What to work on :: Quote every record below word for word, leaving out the pictures.

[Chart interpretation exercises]
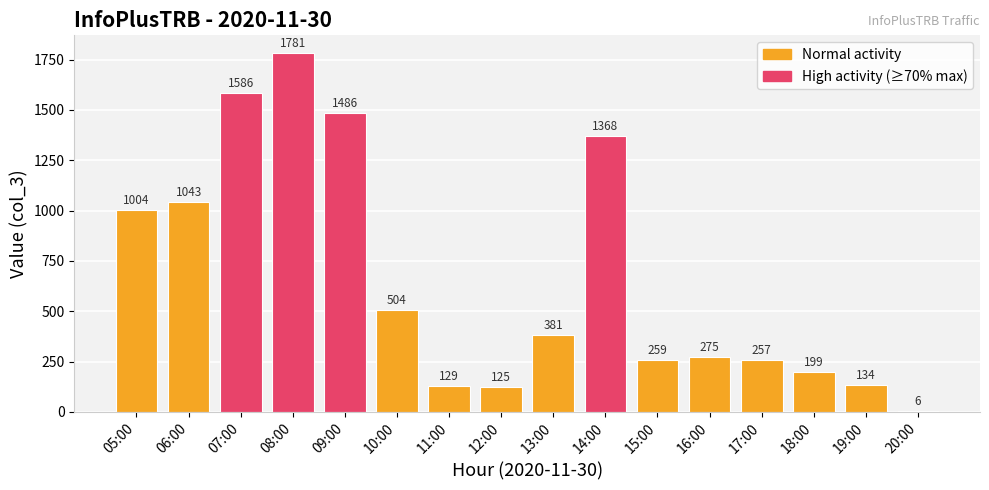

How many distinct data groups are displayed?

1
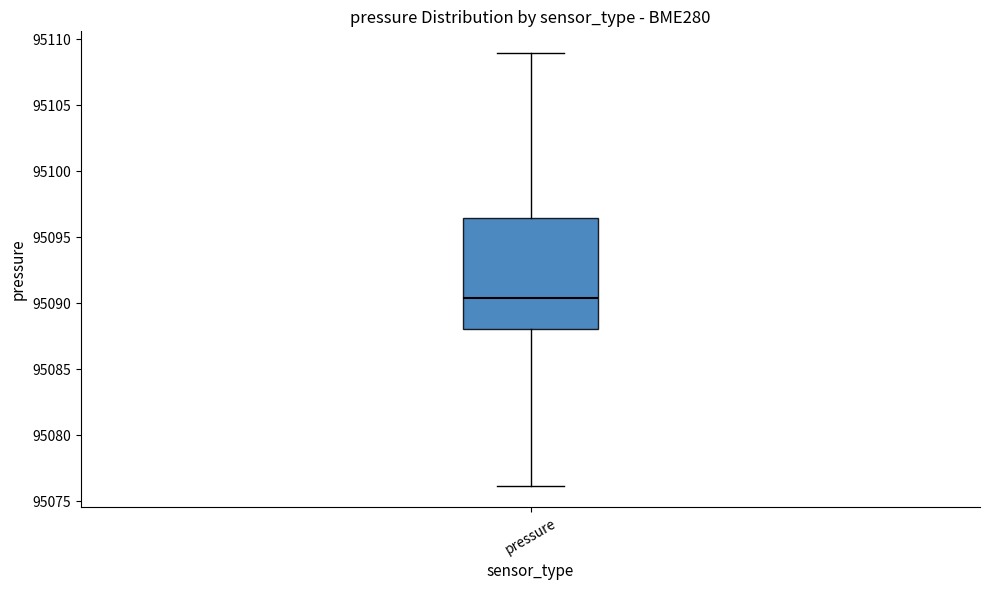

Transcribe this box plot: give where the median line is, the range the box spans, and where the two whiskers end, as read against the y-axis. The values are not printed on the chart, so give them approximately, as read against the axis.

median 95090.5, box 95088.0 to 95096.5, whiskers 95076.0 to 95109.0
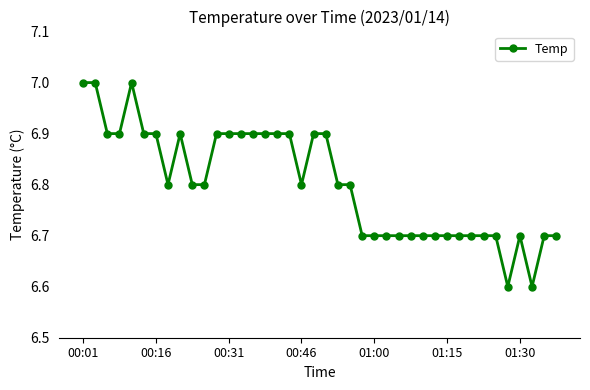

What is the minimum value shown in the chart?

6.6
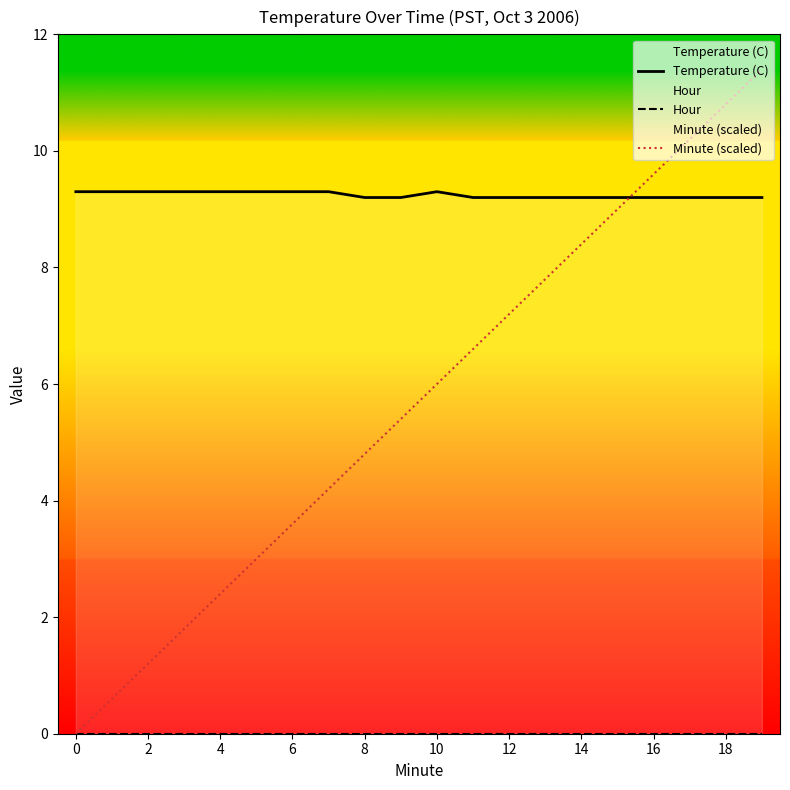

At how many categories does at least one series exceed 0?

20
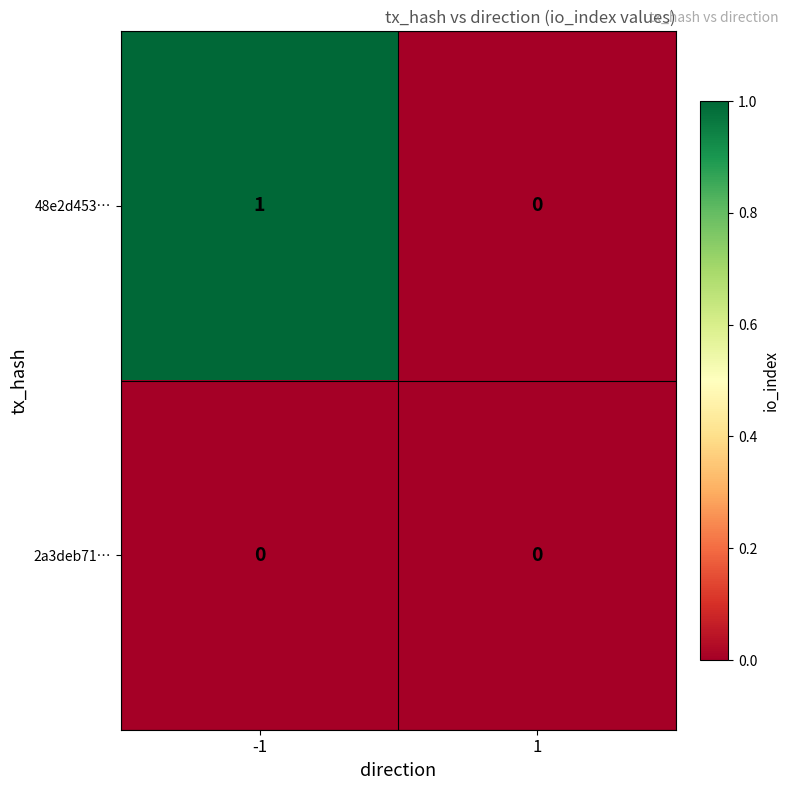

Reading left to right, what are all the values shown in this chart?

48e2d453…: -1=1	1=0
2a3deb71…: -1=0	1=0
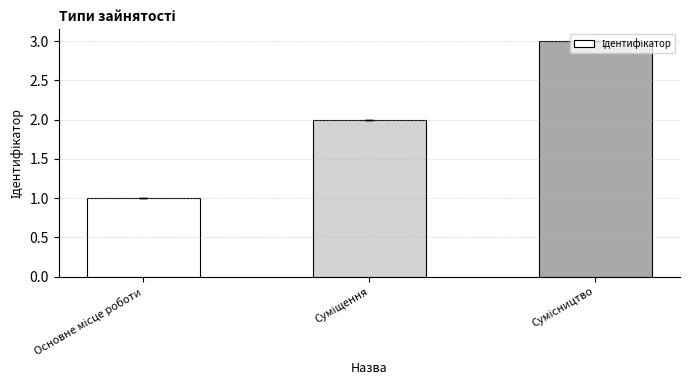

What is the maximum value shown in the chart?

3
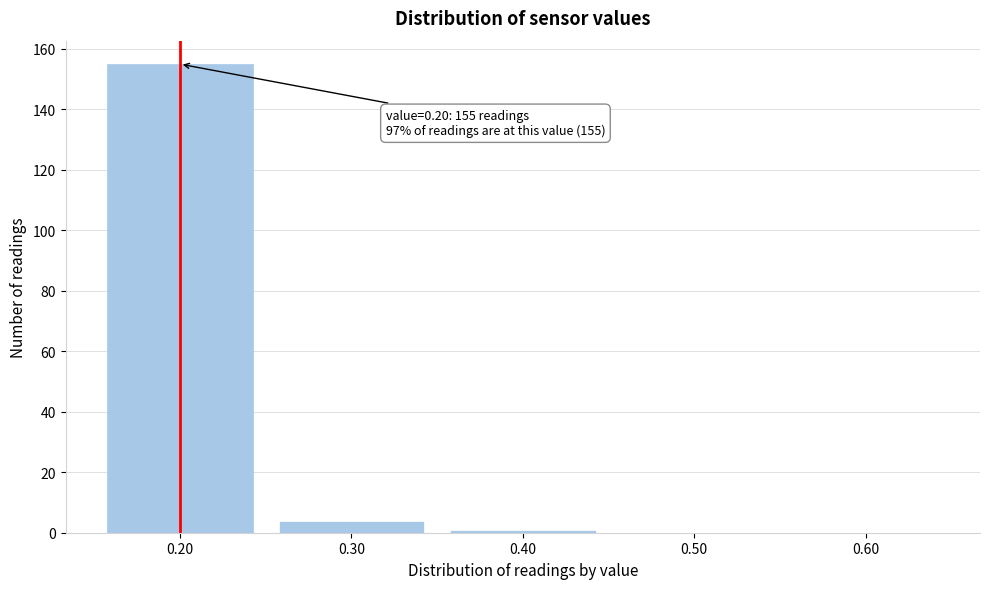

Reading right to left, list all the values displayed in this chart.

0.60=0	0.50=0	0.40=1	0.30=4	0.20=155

Answer box ::
How many distinct data groups are displayed?

1

Transcribe this box plot: give where the median line is, the range the box spans, and where the two whiskers end, as read against the y-axis. The values are not printed on the chart, so give them approximately, as read against the axis.

median 95090.5, box 95088.0 to 95096.5, whiskers 95076.0 to 95109.0

What is the minimum value shown in the chart?

6.6

At how many categories does at least one series exceed 0?

20

Reading left to right, what are all the values shown in this chart?

48e2d453…: -1=1	1=0
2a3deb71…: -1=0	1=0

What is the maximum value shown in the chart?

3

Reading right to left, list all the values displayed in this chart.

0.60=0	0.50=0	0.40=1	0.30=4	0.20=155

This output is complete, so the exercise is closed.